Este es, cerrando el año, mi enamorado homenaje a las canciones. Lo escribo pensando en el Maestro Álvaro Serrano: un gigante que tiene el poder de doblegar, a besos, la palabra.
Buenos Aires, Argentina, mayo de 2009
A 120 kilómetros por hora, en plena Ruta 7 y bajo el más hermosos cielo que recuerde desde aquel que a los 17 años me regaló el Cabo de la Vela, Nacho conduce feliz su camioneta mientras Juan Manuel ceba el mate y AC-DC truena en los parlantes.
Recorremos los 700 kilómetros que separan a Villa Mercedes en San Luis y a su despampanante estudio de grabación recién estrenado, con Buenos Aires y su bullicio: ese que nuestros oídos saturados de insonorización ya comienzan a extrañar.
La última parada fue en una gasolinera perdida en medio de la nada, 200 kilómetros, un termo de mate y seis alfajores gigantes atrás. Ahora volamos y el cuadro consiste en un túnel negro que las luces del auto van desvirgando y tres tipos hipnotizados que llevan el beat del bombo con cualquiera que sea la parte menos cansada de su cuerpo.
En un momento Nacho baja el volumen y se hace un silencio de motor ronroneante.
—¿Sabés Pala? —Me dice.
—Recuerdo un día de mi adolescencia, cuando en plena madrugada salía solo de un pueblito de Córdoba manejando a toda velocidad y escuchando precisamente este disco. En ese entonces comenzaba a intuir que la felicidad aparecía por escasos soplos de tiempo, y recuerdo haber pensado que si la dicha existía tenía que ser algo exactamente igual a eso: a conducir veloz por una ruta interminable, escuchando reventar en tus oídos una canción inmortal.
Nacho sonríe y sube de nuevo el volumen.
Por un rato pienso en lo que mi amigo contó y recuerdo algo con lo que nunca he estado de acuerdo: la afirmación de que las canciones le pueden cambiar la vida a la gente. Sé que muchos de mis buenos amigos no piensan igual, pero qué le voy a hacer.
Algunas canciones me han regalado momentos memorables, otras me han sacado lágrimas y algunas pocas me han dicho lo que necesitaba en el momento justo.
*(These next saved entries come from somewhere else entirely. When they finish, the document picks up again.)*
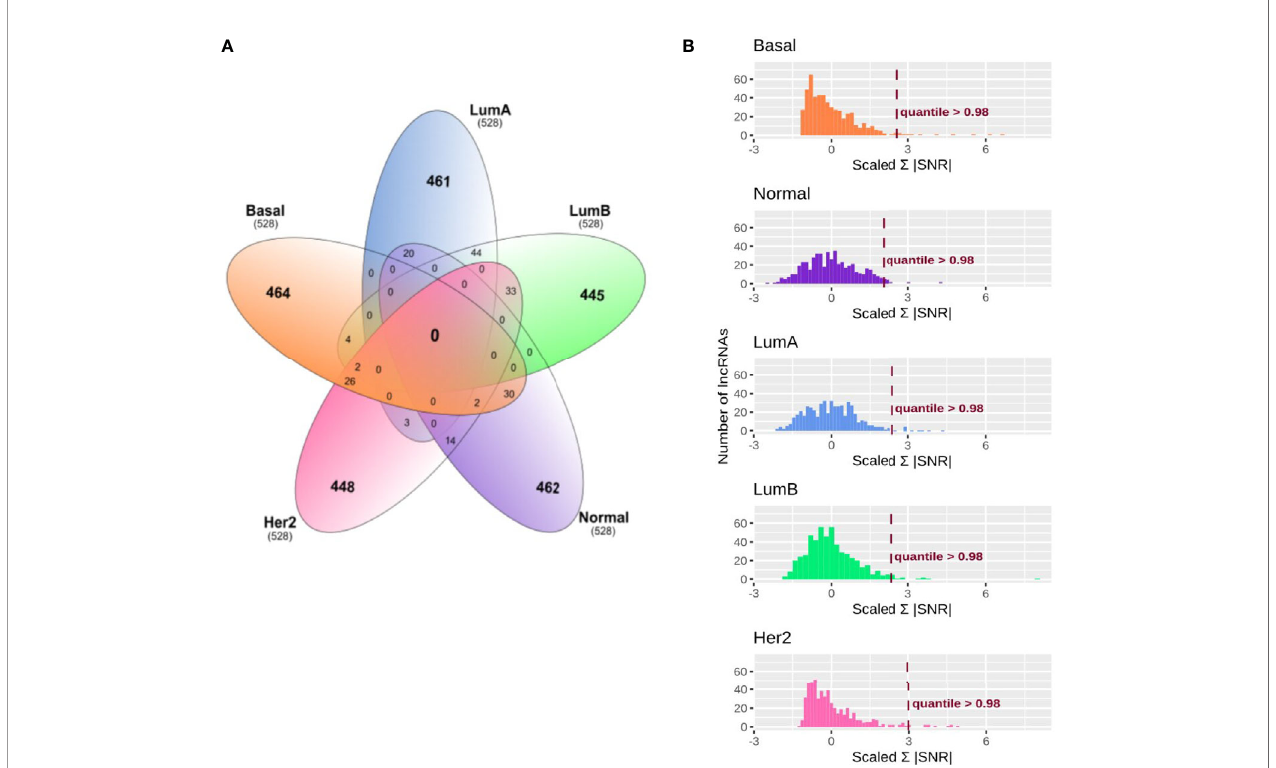
FIGURE 2 | Immune related lncRNAs fi lter and selection in breast cancer (BRCA) molecular subtypes. (A) Venn diagram representing speci fi c and shared immune related lncRNAs in breast cancer molecular subtypes. After fi ltering for 0.95 quantile in signal to noise ratio (SNR) for the BRCA molecular subtypes, 528 lncRNAs were selected for the next analysis. (B) Absolute SNR sum fi lter selection. SNR was calculated within each BRCA molecular subtype for the immune subtypes. Only groups with more than fi ve patients were used. The histograms represent the amount of lncRNAs in each range of absolute SNR sum for the BRCA molecular subtypes. X-axis was scaled for z-score to allow comparison. The lncRNAs were fi ltered according to the 0.98 quantile as represented as the dashed line on the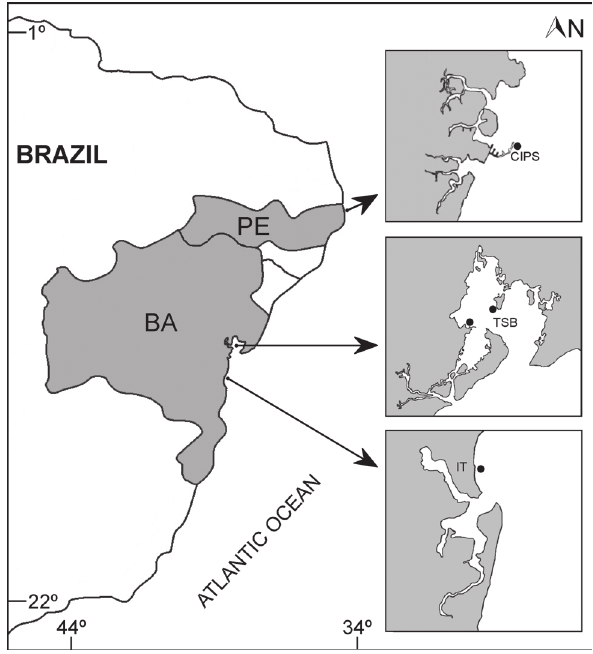
Figure 1. Distribution map of Triphyllozoon arcuatum in Brazilian coast. Legends: PE, Pernambuco State; BA, Bahia State; CIPS, In- dustrial Port Complex of Suape; TSB, Todos os Santos Bay; IT,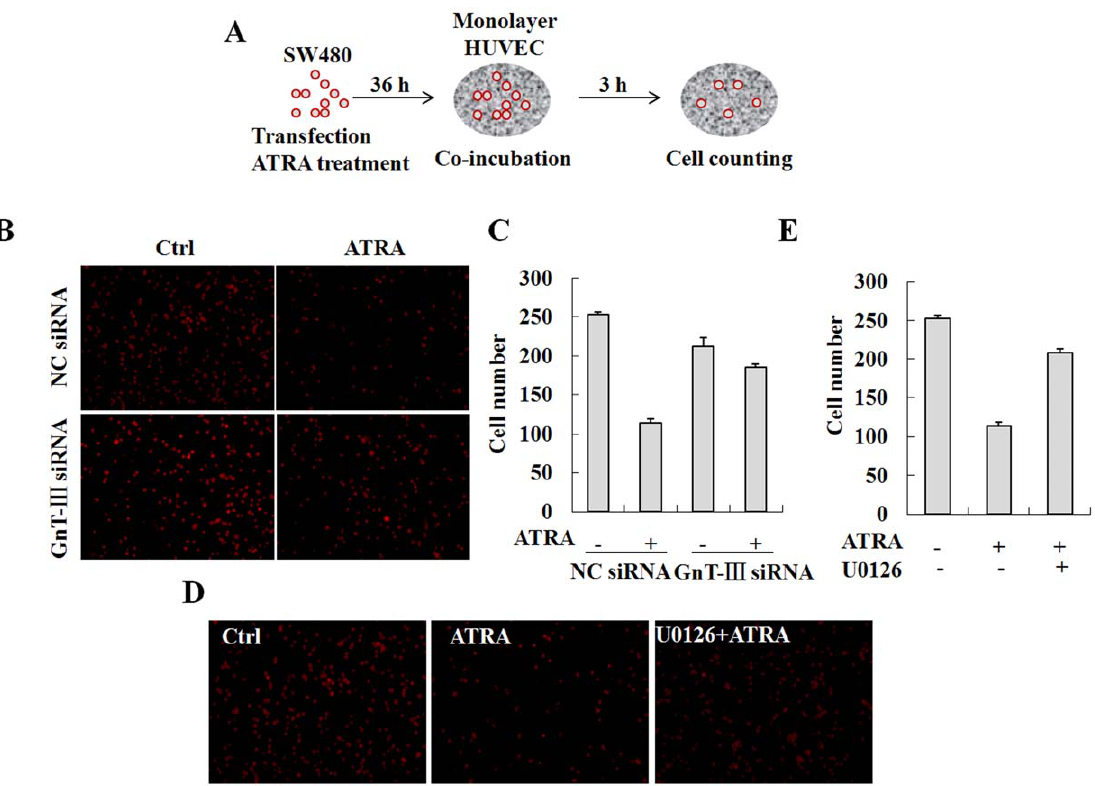
Figure 4. Inhibition of ICAM-1 N -glycan elongation or processing by ATRA suppresses cell adhesion. A, Schematic presentation of the protocol used to determine the effect of ATRA on cell adhesion. Briefly, SW480 cells were transfected with the GnT-III specific siRNA, treated with ATRA and then co-incubated with the HUVEC monolayer. The cell adhesion was assessed by counting the cells attached to the HUVEC monolayer. B, The cells attached to the HUVEC monolayer were observed under a confocal microscope. C, The adherent cells were analyzed by cell counting. D, SW480 cells were pretreated with 10 m M U0126 and then with 25 m M ATRA. The cells attached to the HUVEC monolayer were observed under a confocal microscope. E, The adherent cells were analyzed by cell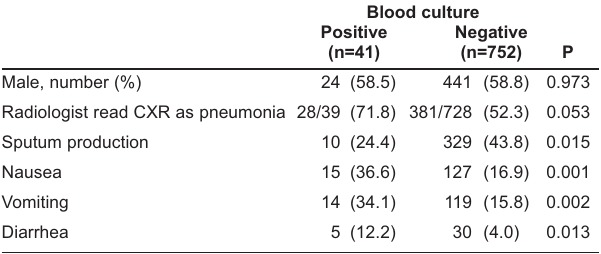
TABLE 3 Comparison of demographic features, symptoms and comorbidities for patients with community-acquired pneumonia who had positive blood cultures with those who had negative blood cultures.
Sin embargo siempre desestimé el lugar en el que algunas personas situaban a los compositores: el parnaso del iluminado capaz de hacerte encontrar la dicha. El del elegido para tocar el alma de los demás. El del predilecto. El del ungido.
Siempre pensé que un buen compositor es digno de ser elogiado, pero no más que un buen médico o un buen historiador. Que la idolatría va en detrimento del oficio: a un mesías no se le cuestiona. Que no se debe glorificar el quehacer del compositor sino todo lo contrario: aterrizarlo para exigirle.
Una buena canción es un obsequio para los sentidos y la sensibilidad, pero nadie que la escuche será finalmente más o menos feliz por haberlo hecho. Pienso que todos seguimos igual cuando el walkman dice stop. (Perdón pero la imagen pide walkman y ni IPhone). Eso es lo que he pensado siempre.
Pero tal vez mi teoría tenga una grieta.
En el horizonte se intuyen las luces de Buenos Aires.
Pienso en mis canciones. Ellas, o al menos algunas de ellas, me trajeron al Sur y me han llevado a lugares que jamás soñé visitar. Por ellas estoy ahora viajando veloz con Nacho y Juan Manuel al son de la banda de los hermanos Young, llenando el piso de la camioneta de restos de alfajor, incapaz de mirar otra cosa que no sea el cielo repleto de estrellas, totalmente feliz.
No me equivoqué. Sigo pensando que las canciones no cambian la vida de nadie. Que tienen mil veces más poder un beso o una caricia. Lo que debo reconocer es que mis canciones sí tenían un poder: el de cambiar mi propia vida.
Let me put my love into you, Colombita.